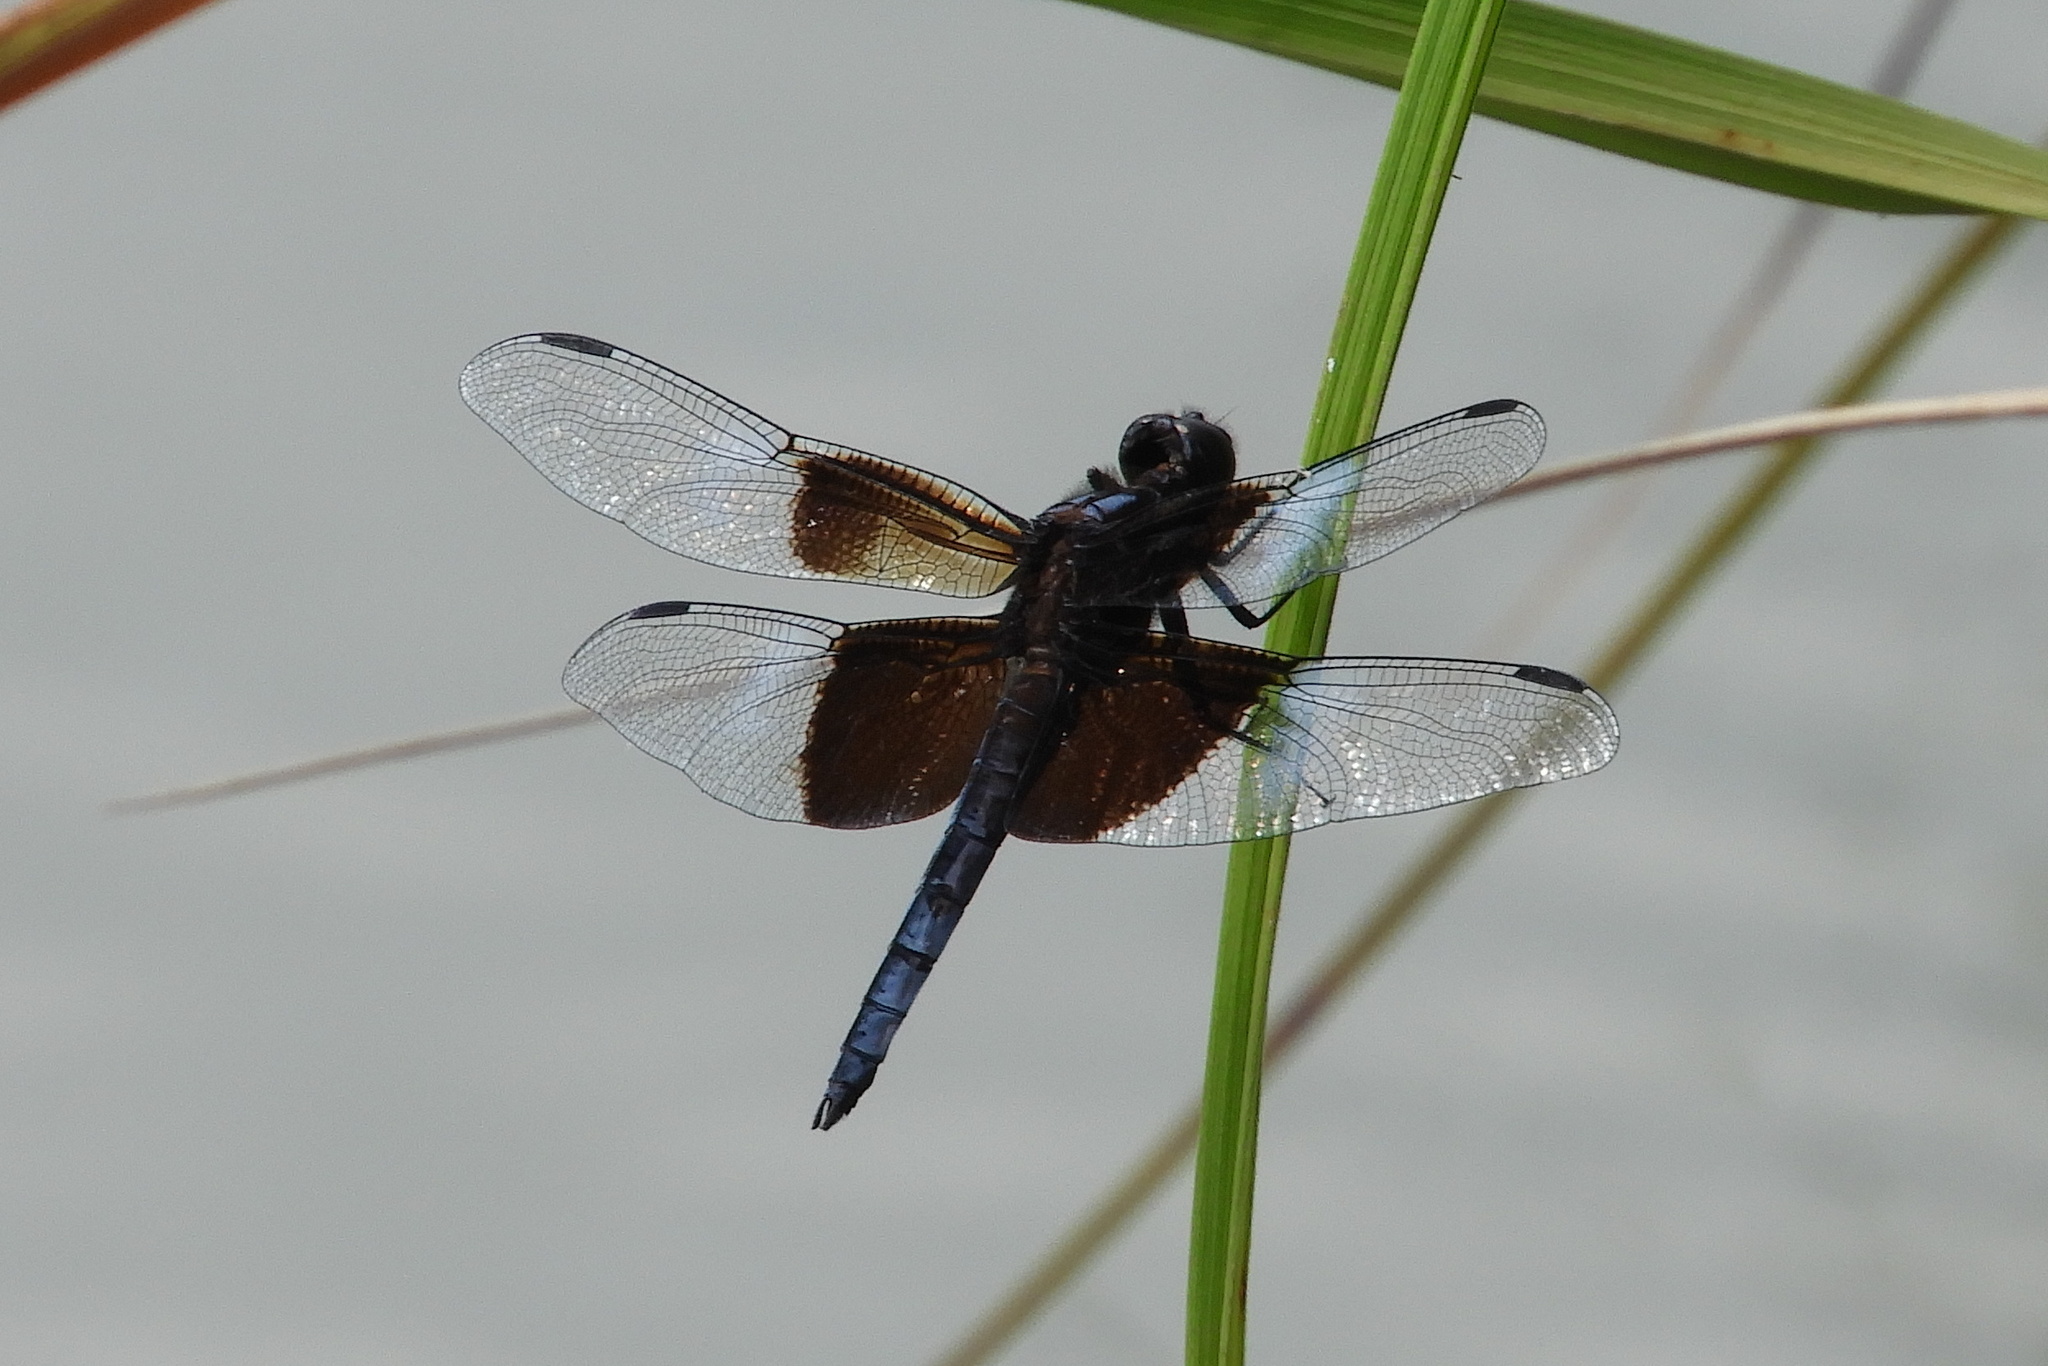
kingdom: Animalia
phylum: Arthropoda
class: Insecta
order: Odonata
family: Libellulidae
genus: Libellula
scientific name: Libellula luctuosa
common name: Widow skimmer
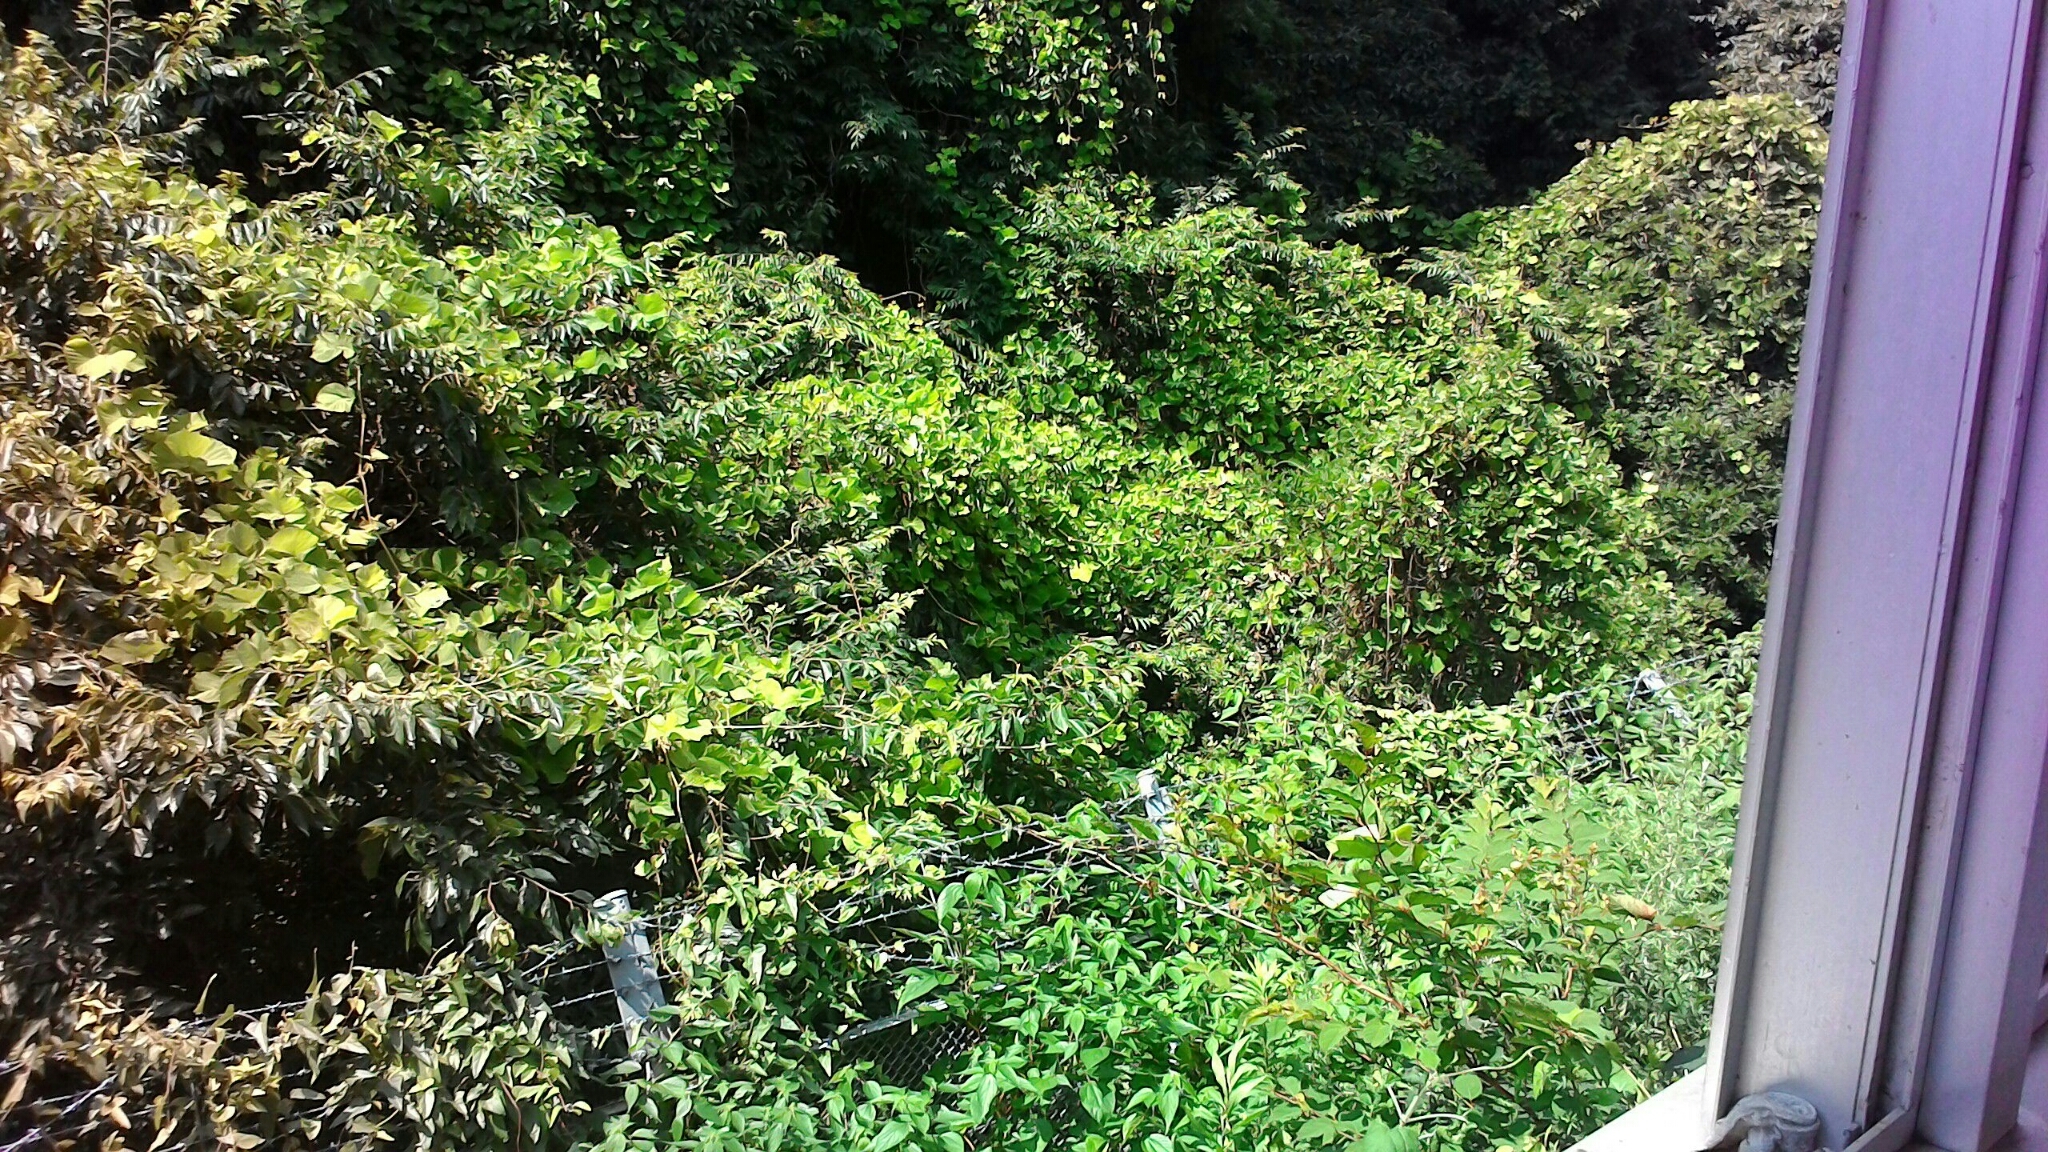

-----

__Given request__. Reproduce the naming lines of every row above verbatim, from kingdom through common name, leaving out the pictures.

__Expected output__.
kingdom: Animalia
phylum: Arthropoda
class: Insecta
order: Odonata
family: Libellulidae
genus: Libellula
scientific name: Libellula luctuosa
common name: Widow skimmer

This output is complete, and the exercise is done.